• [READING PASSAGE]
---+---
Mohamed Abd Al-Jawad

Personal information
- Full name: Mohamed Abed Abd Al-Jawad
- Date of birth: 28 November 1962 (age 62)
- Place of birth: Jeddah, Saudi Arabia
- Height: 1.65 m (5 ft 5 in)
- Position(s): Left back

Senior career*
- Years: Team / Apps / (Gls)
- 1980–1995: Al-Ahli

International career
- 1981–1994: Saudi Arabia / 122 / (7)

= Mohamed Abd Al-Jawad =

Saudi Arabian footballer

Mohamed Abed Abd Al-Jawad (مُحَمَّد عَابِد عَبْد الْجَوَاد, born 28 November 1962 in Jeddah) is a former Saudi Arabian football defender. He is nicknamed the flying wing. Mário Zagallo gave him his number 13 in Saudi national team while he was training Saudi National team, Abd Al-Jawad played with the Saudi national team from 1980 to 1994 and played for Al-Ahli from 1978 to 1995. Now works as an agent for football (soccer) players.
---+---
• [SUPPLIED MATERIAL]
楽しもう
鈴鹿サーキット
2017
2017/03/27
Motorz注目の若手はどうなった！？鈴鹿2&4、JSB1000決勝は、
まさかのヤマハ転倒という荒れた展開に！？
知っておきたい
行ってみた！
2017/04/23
---+---
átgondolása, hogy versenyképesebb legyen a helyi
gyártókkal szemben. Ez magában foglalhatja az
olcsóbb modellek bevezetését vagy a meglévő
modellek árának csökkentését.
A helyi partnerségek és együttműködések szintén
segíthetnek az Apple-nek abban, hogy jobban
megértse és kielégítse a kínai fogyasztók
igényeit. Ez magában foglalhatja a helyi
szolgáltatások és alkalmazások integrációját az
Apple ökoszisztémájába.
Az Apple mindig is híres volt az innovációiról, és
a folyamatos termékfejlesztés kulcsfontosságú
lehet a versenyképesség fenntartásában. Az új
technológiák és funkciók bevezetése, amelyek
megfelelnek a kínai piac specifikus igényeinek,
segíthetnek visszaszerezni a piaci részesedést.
---+---
• [JOB A]
Turn the paragraph of the article on Mohamed Abd Al-Jawad that begins "Mohamed Abed Abd Al-Jawad (" into a short bulleted list of its main facts.
• [JOB B]
According to the article on Mohamed Abd Al-Jawad, how did he come to wear number 13 for the Saudi national team?
• [JOB C]
Resume the article on Mohamed Abd Al-Jawad after its final sentence.
None of the material is needed here.

• [RESPONSE A]
- Former Saudi Arabian football defender, born 28 November 1962 in Jeddah
- Nicknamed "the flying wing"
- Given the number 13 on the Saudi national team by Mário Zagallo while Zagallo was training that team
- Played for the Saudi national team until 1994 and for Al-Ahli until 1995
- Now works as an agent for football players

• [RESPONSE B]
Mário Zagallo gave him that number while Zagallo was training the Saudi national team.

• [RESPONSE C]
==Achievements==
Al-Ahli
- Saudi Premier League : 1977–78, 1983–84
- King Cup : 1978, 1979, 1983
- Gulf Club Champions Cup : 1985
- Prince Faisal bin Fahd League : 1982
Saudi Arabia
- AFC Asian Cup:
Winner: 1984, 1988

==Personal life==
After retirement, Abd Al-Jawad works as analyst and interviewer on TV. Aside from Arabic, he is fluent in English and Portuguese.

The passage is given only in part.